Shoes, Shoes and More Shoes
Wela Financial Advisors on what we saw, what we learned, and what we should do on this week’s episode of Life or Debt on Spike.
The Singleton family lives in a great neighborhood in Chicago where the median household income is $60,000. It’s safe and they have a nice home there…this coming off the heels of living in a free apartment where they didn’t have to pay for rent, power or water. Safety was a major concern however as they were living in a dangerous part of town. Fear for their family drove them to a safer suburb.
So the move was a necessity but what they didn’t plan for was the real cost of living. Rather than budgeting and being cognizant of where their money was going, they instead spend, spend, and then spend some more!! To the tune of thousands of dollars in credit card debt and other personal loans. This on top of over $70K in student loans that Erika brought to the table. But the real problem is the daily decisions they make with their money.
Julian borrowed money from his retirement plan to buy new furniture for the whole house and doesn’t have the money to repay the retirement plan. Now, he owes money on his own money! This is not the recipe for building wealth. And he didn’t stop there either. He financed a brand new $5,500 television, which is a depreciating asset.
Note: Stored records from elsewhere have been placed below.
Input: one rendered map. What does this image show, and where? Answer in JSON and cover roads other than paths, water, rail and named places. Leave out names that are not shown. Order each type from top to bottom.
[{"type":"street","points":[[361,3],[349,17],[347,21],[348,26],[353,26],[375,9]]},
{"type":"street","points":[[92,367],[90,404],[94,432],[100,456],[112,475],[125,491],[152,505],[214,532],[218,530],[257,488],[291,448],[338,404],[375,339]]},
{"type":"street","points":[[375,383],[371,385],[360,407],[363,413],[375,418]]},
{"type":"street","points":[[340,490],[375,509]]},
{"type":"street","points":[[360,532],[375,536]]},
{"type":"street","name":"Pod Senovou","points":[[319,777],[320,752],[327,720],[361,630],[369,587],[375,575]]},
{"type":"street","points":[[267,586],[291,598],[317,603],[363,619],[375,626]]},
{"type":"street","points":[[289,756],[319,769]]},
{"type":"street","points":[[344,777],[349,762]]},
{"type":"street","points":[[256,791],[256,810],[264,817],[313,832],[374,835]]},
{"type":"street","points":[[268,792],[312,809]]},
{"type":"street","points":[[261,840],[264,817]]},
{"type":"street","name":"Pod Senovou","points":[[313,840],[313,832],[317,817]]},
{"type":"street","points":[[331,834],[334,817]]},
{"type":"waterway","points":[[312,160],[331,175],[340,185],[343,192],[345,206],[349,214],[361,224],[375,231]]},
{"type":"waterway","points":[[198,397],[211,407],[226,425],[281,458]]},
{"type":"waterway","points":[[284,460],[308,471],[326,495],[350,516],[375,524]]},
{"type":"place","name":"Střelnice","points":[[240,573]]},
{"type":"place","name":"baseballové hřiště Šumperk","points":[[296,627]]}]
Financing consumer products is a terrible habit to get into and the Singleton’s are waist deep in it.
In an effort to pull out all the stops, Victor enlisted the help of a forensic accountant to help them get back on track. In her investigation, she uncovers a $7K loan that was spent on SHOES and other online shopping and Julian was none the wiser! As one might imagine, this has disaster written all over it. Victor’s next act was to buy a Pavlock in order to “shock” them out of spending. The idea being that they had to press the button on the Pavlock before pressing “check out” of their online shopping cart.
Julian and Erika have a beautiful family and it seems as though they want to keep it that way. But the spending has to get under control. They need to open up to each other and begin communicating about their finances. They need to hold each other accountable and start working on their debts or they’ll find themselves up a creek without a paddle.